Missisipili eski bir kölenin oğlu Frederick Bruce Thomas’ı tanır mısınız? Ben tanımıyordum, öğrendim. Irkçılık belasından kaçarak 1899’da Avrupa üzerinden Rusya’ya kaçıyor. Devrim olunca 1919’da soluğu İstanbul’da alıyor... Rusya’daki deneyimleriyle Taksim’de, 1921’de Maksim’i açıyor, 1927’ye kadar Maksim ona, o Maksim’e can veriyor. Bir döneme damga vuran, assolistler yaratan, kimilerini de yutan gazino, yoluna böyle başlıyor...

Fahrettin Aslan’ı duymuşsunuzdur... “Gazinocular Kralı”... Çocuk yaşlarda Erzurum’dan İstanbul’a geliyor. Baltalimanı Kemik Hastanesi sırasında Miami-Belvü gazinosunu açıyor ve... 1958’de Zeki Müren sahne alıyor Miami-Belvü’de... O tarihte Maksim’in esas sahibi Emin Yeyman. O dönemin işletmecileri çok ciddi insanlar. Yeyman, Belvü’yü ve Fahrettin Aslan’ı merak ediyor... “Kim bu 25 yaşındaki adam... Zeki Müren gibi sanatçıyı ne olduğu belli olmayan sapı silik bir yerde sahneye çıkartıyor” diye düşünüyor. Kalkıp bir gece geliyorlar Belvü’ye. Gece bitiyor Emin Yeyman’ın dikkatini, Fahrettin Aslan’ın cabbarlığı ve iş bitiriciliği çekiyor ve “Sen gençsin gel Maksim’e ortak yapayım” diyor.

Şükrü Balcı’nın listesi


Hafta sonu Fahrettin Aslan’ın oğlu Sacit Aslan’ın “Bir Masada İki Kral Olmaz/Kırmızı Kedi Yayınevi” kitabını okudum. 180 sayfada, iş, sanat, siyaset, kabadayı dünyasındaki aktörlerine ve ‘sır’ ilişkilere tanık oldum. (1960-2000 yılları) 1. MİT Raporu’nda (1984) ismi geçen ve dönemin İstanbul Emniyet Müdürü Şükrü Balcı adına ‘para topladığı” iddiasıyla 11 ay hapis yatan Fahrettin Aslan’ın, polis, asker, mafya, sanat dünyasında aldığı rol...

Sacit Aslan


Oğlu Sacit Aslan’ın tanıklığı!

Örneğin... 1980’ler... Türkiye’de döviz bulundurma yasaklarının olduğu bir dönem. 100 dolardan fazlası dışarı çıkarılamıyordu. Ülkede o kadar fabrika, işletme çalışıyor. Hammadde alması lazım, malı satması lazım, ticaret için anlaşma yapması lazım vs... Bu şartlarda işler nasıl ilerleyecek? Bunun için de düzenek kurulmuş; simsarlar vardı. Bir ayağı Türkiye’de; buradan parayı alıyordu. Diğer ayağı da İsviçre’de; oraya giden işadamına parasının döviz karşılığı veriliyordu. Bu simsarların bu işlemlerden kazançları da büyük oluyordu. Ülkedeki önemli sanayiciler simsarlarla bu işlemleri yapmak zorunda kaldılar.

Şükrü Balcı


İstanbul Emniyet Müdürü Şükrü Balcı bu listeyi ele geçirmiş.

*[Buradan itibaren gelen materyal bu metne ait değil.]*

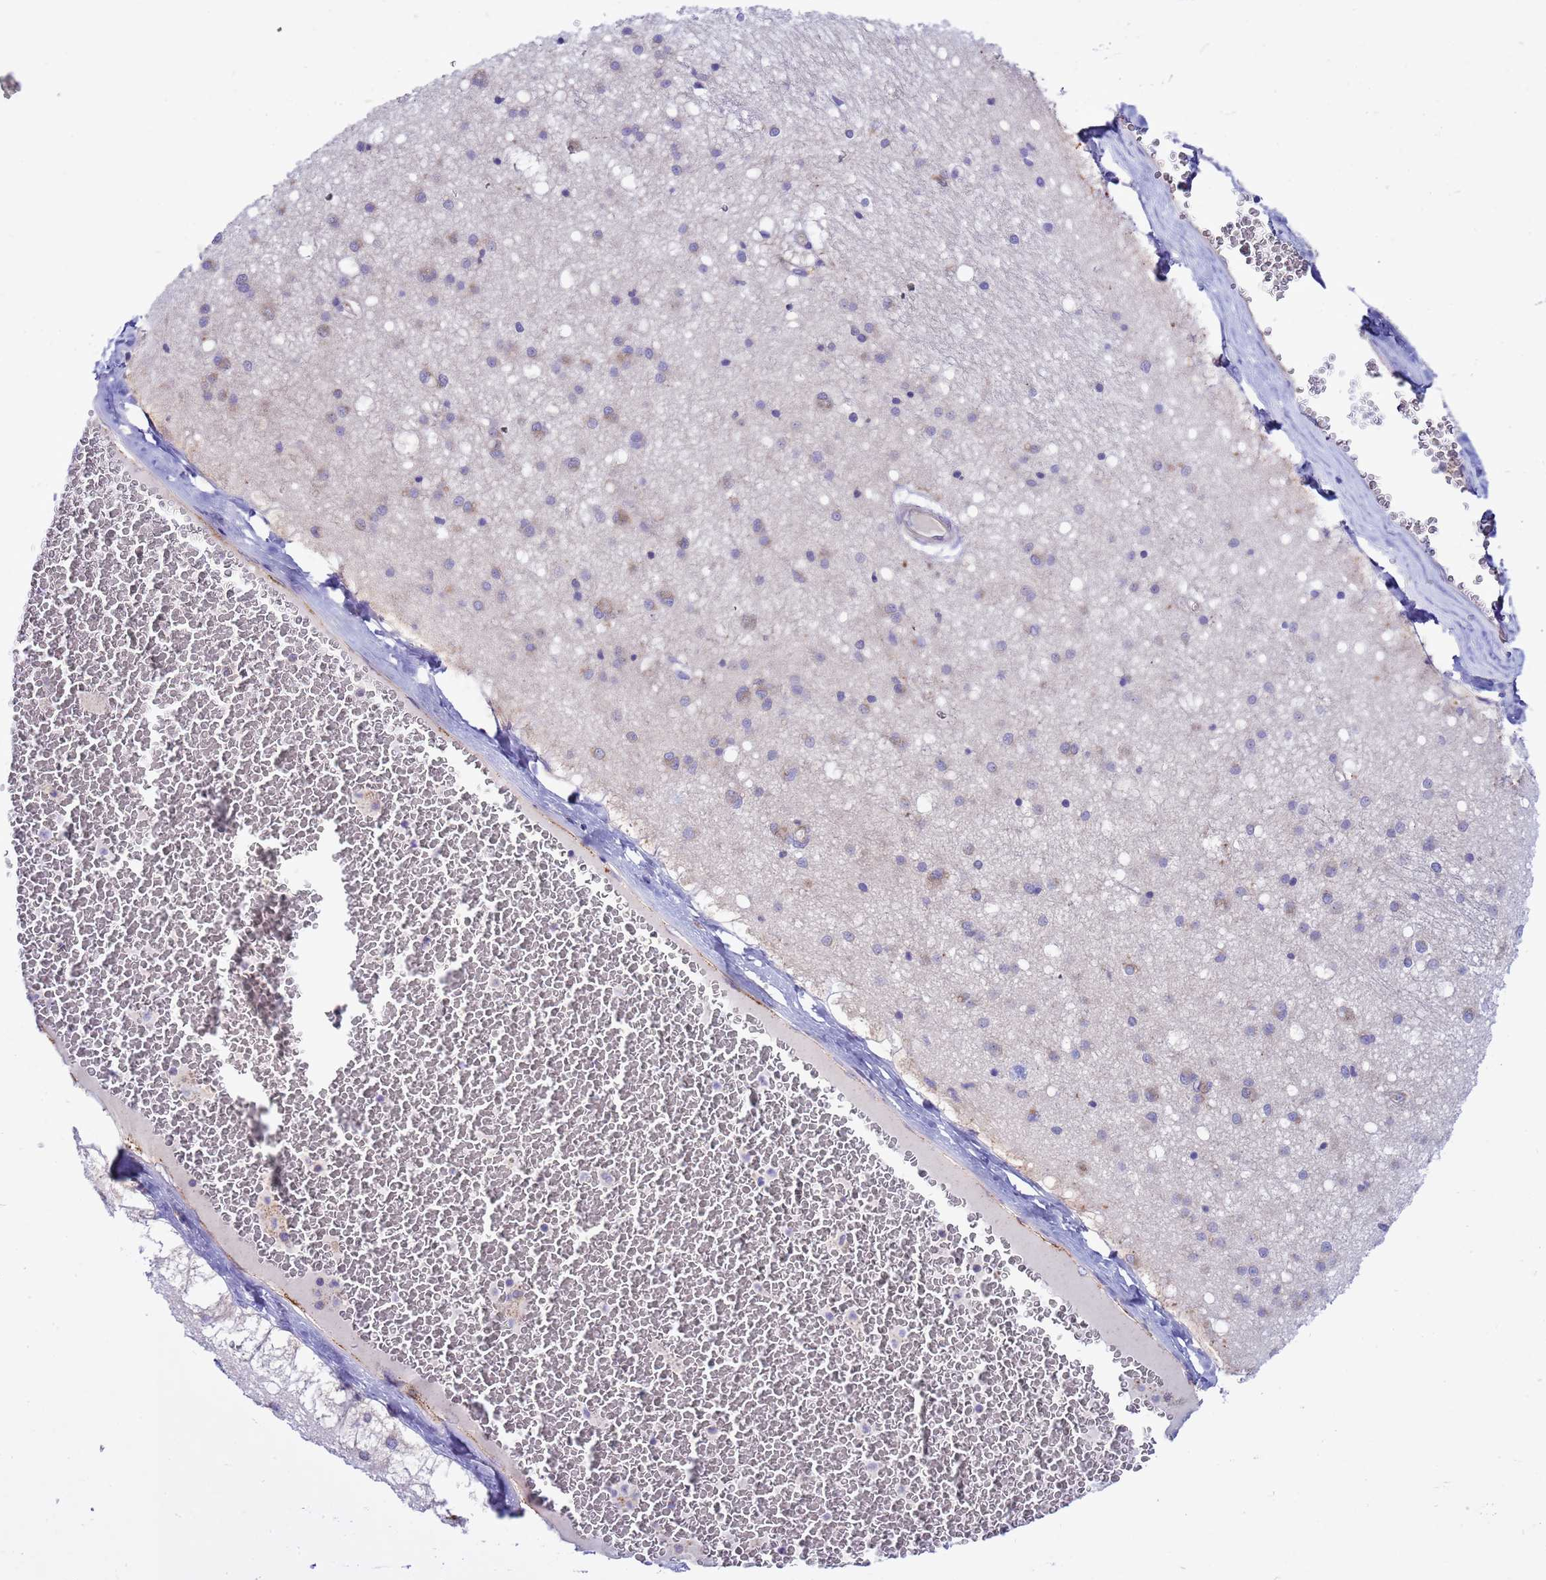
{"staining": {"intensity": "weak", "quantity": "<25%", "location": "cytoplasmic/membranous"}, "tissue": "caudate", "cell_type": "Glial cells", "image_type": "normal", "snomed": [{"axis": "morphology", "description": "Normal tissue, NOS"}, {"axis": "topography", "description": "Lateral ventricle wall"}], "caption": "DAB immunohistochemical staining of unremarkable human caudate reveals no significant staining in glial cells.", "gene": "ANAPC1", "patient": {"sex": "male", "age": 37}}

Kim ne kadar döviz aldı, nasıl aldı hepsini biliyordu... Operasyon düzenleyip, sorumluların yargılanması için harekete geçmesini bekleyenler yanıldı. Şükrü Balcı, listeyi aldı ve Fahrettin Aslan’ın yanına geldi. “Bunlardan şu kadar para toplayacaksın, bunun şu kadarı senin bu kadarı benim” diye plan, pazarlık yaptılar.

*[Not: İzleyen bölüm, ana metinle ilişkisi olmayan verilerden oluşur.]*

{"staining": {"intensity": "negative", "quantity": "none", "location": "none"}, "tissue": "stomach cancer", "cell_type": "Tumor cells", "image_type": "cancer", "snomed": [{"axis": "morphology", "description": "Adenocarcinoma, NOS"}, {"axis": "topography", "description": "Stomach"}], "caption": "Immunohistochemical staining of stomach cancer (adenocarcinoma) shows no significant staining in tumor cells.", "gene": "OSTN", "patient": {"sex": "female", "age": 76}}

Fahrettin Aslan, listedeki isimlere tek tek gidiyor belirlenen parayı istiyordu. “Eğer vermezseniz, Şükrü Balcı bu listedekileri gözaltına alacak” diye de aba altından sopa göstermeyi ihmal etmiyordu. Kimsenin gözünün yaşına bakmıyorlardı. İnsanlar çekiniyor, istenilen paraları veriyorlardı. Bahsedilen para, milyonlarca dolardı...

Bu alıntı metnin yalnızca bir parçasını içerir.